• Action item:
Starting with the line with "Lo anterior lo consiguieron mediante la" in the entries below and going on through the line with "Business zeigen, wie", output every line exactly and nothing more. No pictures.

• Source data:
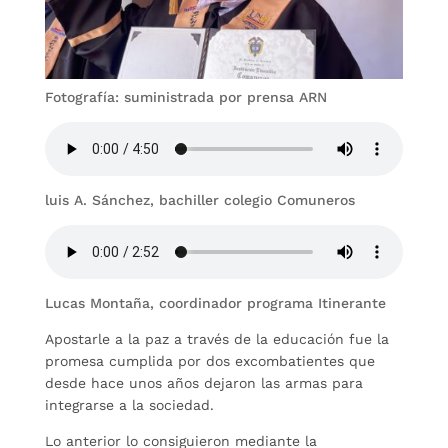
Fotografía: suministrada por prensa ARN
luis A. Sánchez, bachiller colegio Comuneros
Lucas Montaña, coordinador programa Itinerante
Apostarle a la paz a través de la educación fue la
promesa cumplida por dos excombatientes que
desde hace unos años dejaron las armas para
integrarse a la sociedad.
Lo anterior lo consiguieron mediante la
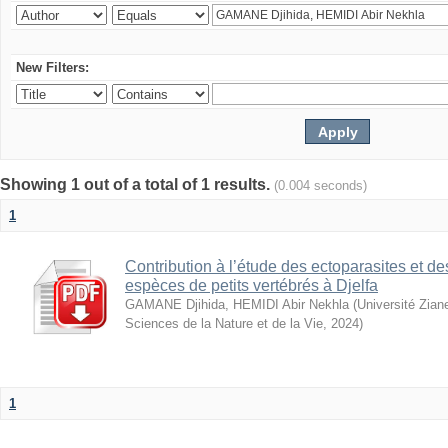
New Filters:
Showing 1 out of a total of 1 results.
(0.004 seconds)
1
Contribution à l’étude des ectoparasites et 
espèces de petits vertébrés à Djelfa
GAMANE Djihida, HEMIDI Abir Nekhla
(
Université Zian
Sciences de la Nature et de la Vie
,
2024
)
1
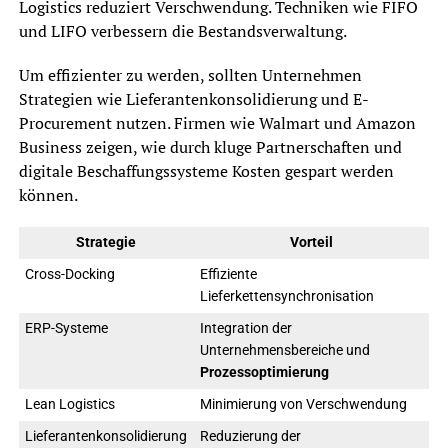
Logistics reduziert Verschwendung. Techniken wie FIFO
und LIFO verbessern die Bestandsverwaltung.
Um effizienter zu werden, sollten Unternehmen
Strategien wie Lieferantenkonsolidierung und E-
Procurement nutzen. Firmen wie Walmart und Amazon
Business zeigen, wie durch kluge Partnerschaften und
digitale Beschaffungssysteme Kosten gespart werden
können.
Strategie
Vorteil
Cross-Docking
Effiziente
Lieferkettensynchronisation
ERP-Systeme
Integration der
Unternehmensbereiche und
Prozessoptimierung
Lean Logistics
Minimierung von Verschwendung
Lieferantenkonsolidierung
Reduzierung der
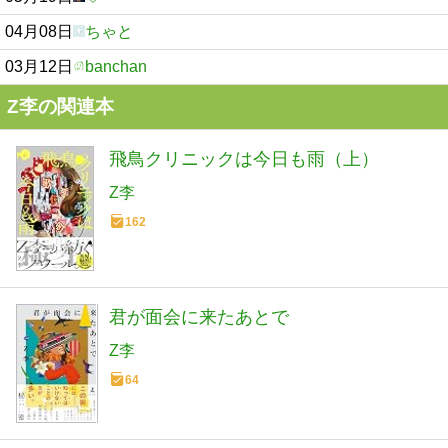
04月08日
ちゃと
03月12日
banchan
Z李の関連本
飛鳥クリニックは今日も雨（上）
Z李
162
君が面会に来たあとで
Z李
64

==

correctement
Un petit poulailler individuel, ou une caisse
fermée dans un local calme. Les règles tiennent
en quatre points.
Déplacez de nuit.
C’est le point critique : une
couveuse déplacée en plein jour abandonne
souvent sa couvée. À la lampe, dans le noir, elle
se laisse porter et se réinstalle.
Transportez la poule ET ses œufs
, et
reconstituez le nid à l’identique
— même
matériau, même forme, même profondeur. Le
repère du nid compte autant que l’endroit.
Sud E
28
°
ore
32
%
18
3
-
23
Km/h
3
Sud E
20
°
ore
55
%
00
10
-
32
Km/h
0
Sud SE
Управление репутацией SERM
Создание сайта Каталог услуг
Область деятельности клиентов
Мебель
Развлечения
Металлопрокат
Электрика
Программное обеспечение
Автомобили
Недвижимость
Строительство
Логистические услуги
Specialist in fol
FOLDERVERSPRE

• Written solution:
Lo anterior lo consiguieron mediante la
New Filters:
Showing 1 out of a total of 1 results.
(0.004 seconds)
1
Contribution à l’étude des ectoparasites et 
espèces de petits vertébrés à Djelfa
GAMANE Djihida, HEMIDI Abir Nekhla
(
Université Zian
Sciences de la Nature et de la Vie
,
2024
)
1
Logistics reduziert Verschwendung. Techniken wie FIFO
und LIFO verbessern die Bestandsverwaltung.
Um effizienter zu werden, sollten Unternehmen
Strategien wie Lieferantenkonsolidierung und E-
Procurement nutzen. Firmen wie Walmart und Amazon
Business zeigen, wie durch kluge Partnerschaften und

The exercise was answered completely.